WRITTEN TASK: Display each line of the data below that contains the string "Rückengesundheit". The match is case-sensitive.

▼▼▼

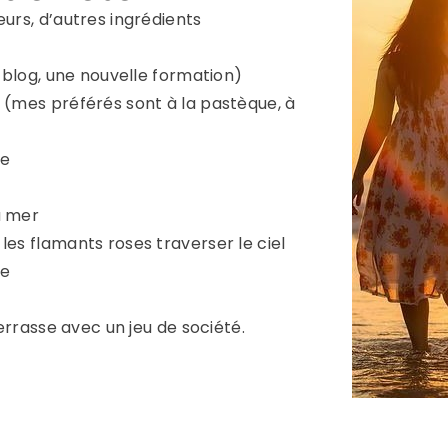
eurs, d’autres ingrédients
e blog, une nouvelle formation)
 (mes préférés sont à la pastèque, à
re
e
a mer
les flamants roses traverser le ciel
se
terrasse avec un jeu de société.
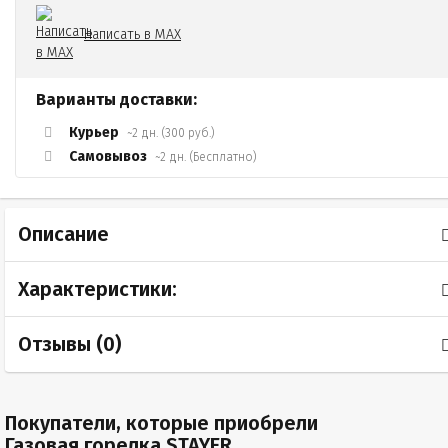
Написать в MAX
Варианты доставки:
Курьер
~2 дн. (300 руб.)
Самовывоз
~2 дн. (Бесплатно)
Описание
Характеристики:
Отзывы (
0
)
Покупатели, которые приобрели
Газовая горелка STAYER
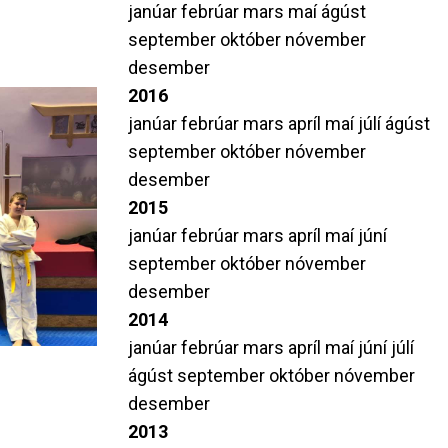
janúar
febrúar
mars
maí
ágúst
september
október
nóvember
desember
2016
janúar
febrúar
mars
apríl
maí
júlí
ágúst
september
október
nóvember
desember
2015
janúar
febrúar
mars
apríl
maí
júní
september
október
nóvember
desember
2014
janúar
febrúar
mars
apríl
maí
júní
júlí
ágúst
september
október
nóvember
desember
2013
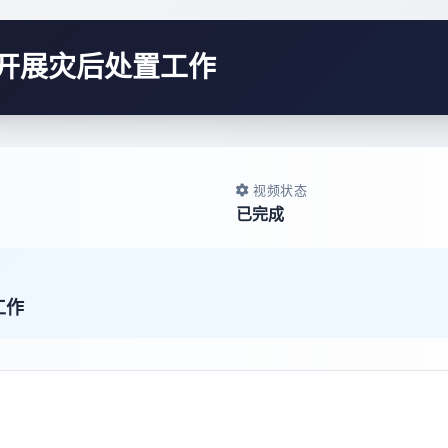
开展灾后处置工作
视频状态
已完成
工作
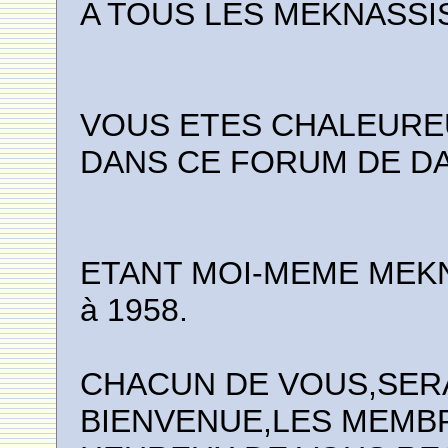
A TOUS LES MEKNASSIS
VOUS ETES CHALEUREU
DANS CE FORUM DE D
ETANT MOI-MEME MEKN
à 1958.
CHACUN DE VOUS,SERA
BIENVENUE,LES MEMB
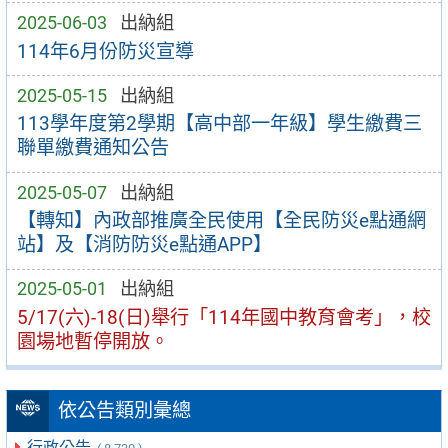
2025-06-03
出納組
114年6月份防災宣導
2025-05-15
出納組
113學年度第2學期【高中部一年級】學生繳費三
聯單繳費通知公告
2025-05-07
出納組
【轉知】內政部推廣全民使用【全民防災e點通網
站】及【消防防災e點通APP】
2025-05-01
出納組
5/17(六)-18(日)舉行「114年國中教育會考」，校
園場地暫停開放。
依公告類別彙總
行政公告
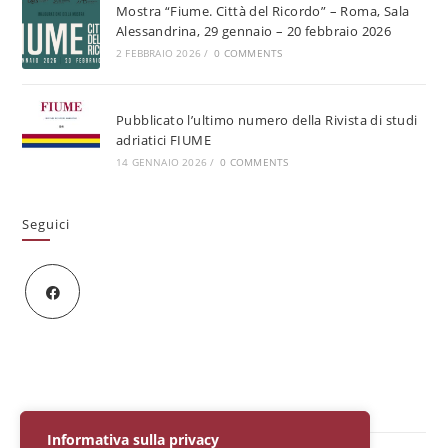
Mostra “Fiume. Città del Ricordo” – Roma, Sala
Alessandrina, 29 gennaio – 20 febbraio 2026
2 FEBBRAIO 2026
/
0 COMMENTS
Pubblicato l’ultimo numero della Rivista di studi
adriatici FIUME
14 GENNAIO 2026
/
0 COMMENTS
Seguici
Informativa sulla privacy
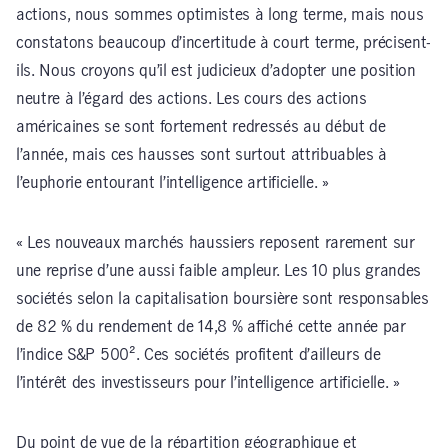
actions, nous sommes optimistes à long terme, mais nous
constatons beaucoup d’incertitude à court terme, précisent-
ils. Nous croyons qu’il est judicieux d’adopter une position
neutre à l’égard des actions. Les cours des actions
américaines se sont fortement redressés au début de
l’année, mais ces hausses sont surtout attribuables à
l’euphorie entourant l’intelligence artificielle. »
« Les nouveaux marchés haussiers reposent rarement sur
une reprise d’une aussi faible ampleur. Les 10 plus grandes
sociétés selon la capitalisation boursière sont responsables
de 82 % du rendement de 14,8 % affiché cette année par
l’indice S&P 500². Ces sociétés profitent d’ailleurs de
l’intérêt des investisseurs pour l’intelligence artificielle. »
Du point de vue de la répartition géographique et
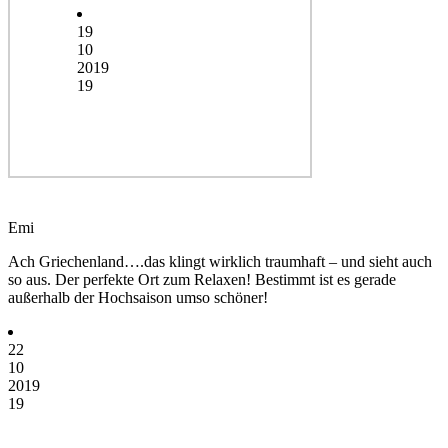
19
10
2019
19
Emi
Ach Griechenland….das klingt wirklich traumhaft – und sieht auch
so aus. Der perfekte Ort zum Relaxen! Bestimmt ist es gerade
außerhalb der Hochsaison umso schöner!
22
10
2019
19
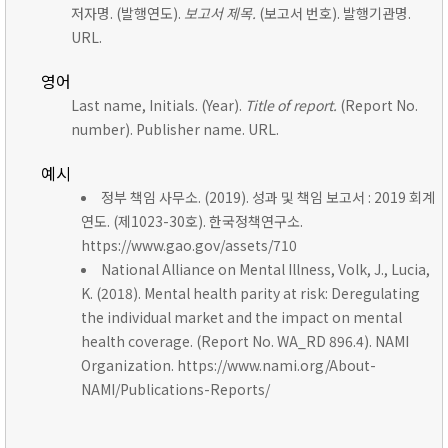
저자명. (발행연도).
보고서 제목.
(보고서 번호). 발행기관명.
URL.
영어
Last name, Initials. (Year).
Title of report.
(Report No.
number). Publisher name. URL.
예시
정부 책임 사무소. (2019). 성과 및 책임 보고서 : 2019 회계
연도. (제1023-30호). 한국정책연구소.
https://www.gao.gov/assets/710
National Alliance on Mental Illness, Volk, J., Lucia,
K. (2018). Mental health parity at risk: Deregulating
the individual market and the impact on mental
health coverage. (Report No. WA_RD 896.4). NAMI
Organization. https://www.nami.org/About-
NAMI/Publications-Reports/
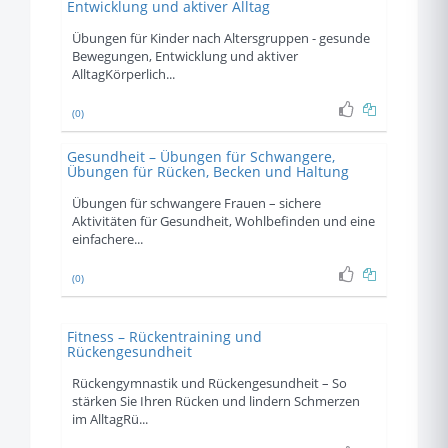
Entwicklung und aktiver Alltag
Übungen für Kinder nach Altersgruppen - gesunde
Bewegungen, Entwicklung und aktiver
AlltagKörperlich...
(0)
Gesundheit – Übungen für Schwangere,
Übungen für Rücken, Becken und Haltung
Übungen für schwangere Frauen – sichere
Aktivitäten für Gesundheit, Wohlbefinden und eine
einfachere...
(0)
Fitness – Rückentraining und
Rückengesundheit
Rückengymnastik und Rückengesundheit – So
stärken Sie Ihren Rücken und lindern Schmerzen
im AlltagRü...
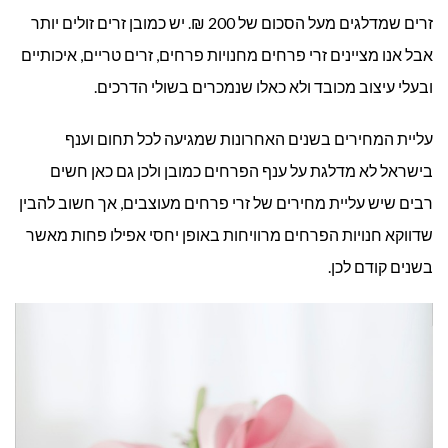
זרים שמדלגים מעל הסכום של 200 ₪. יש כמובן זרים זולים יותר
אבל אנו מציינים זרי פרחים מחנויות פרחים, זרים טריים, איכותיים
ובעלי עיצוב מכובד ולא כאלו שנמכרים בשולי הדרכים.
עליית המחירים בשנים האחרונות שמגיעה לכל תחום וענף
בישראל לא מדלגת על ענף הפרחים כמובן ולכן גם כאן חשים
רבים שיש עליית מחירים של זרי פרחים מעוצבים, אך חשוב להבין
שדווקא חנויות הפרחים מרוויחות באופן יחסי אפילו פחות מאשר
בשנים קודם לכן.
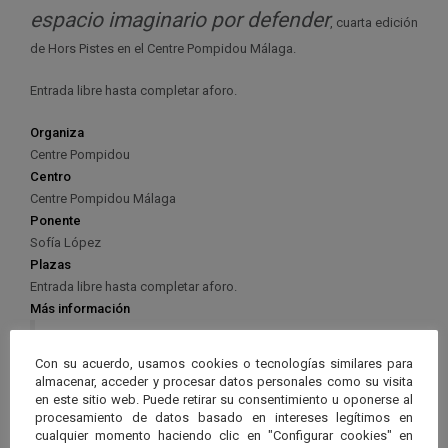
espacio imaginario por defender
, cuarta edición
de Hors Pistes en el Centre Pompidou Málaga.
Entrada libre hasta completar aforo.
Organiza
Centre Pompidou
Centro
Centre Pompidou Málaga
Ponente
Sofía López
Plazas
Entrada libre hasta completar aforo.
Más información
Postcards from the Moon. Chesley
Con su acuerdo, usamos cookies o tecnologías similares para
Bonestell, padre del arte espacial
almacenar, acceder y procesar datos personales como su visita
en este sitio web. Puede retirar su consentimiento u oponerse al
procesamiento de datos basado en intereses legítimos en
cualquier momento haciendo clic en "Configurar cookies" en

▲▲▲

RESULT OF THIS TASK:
Rückengesundheit
Rückengymnastik und Rückengesundheit – So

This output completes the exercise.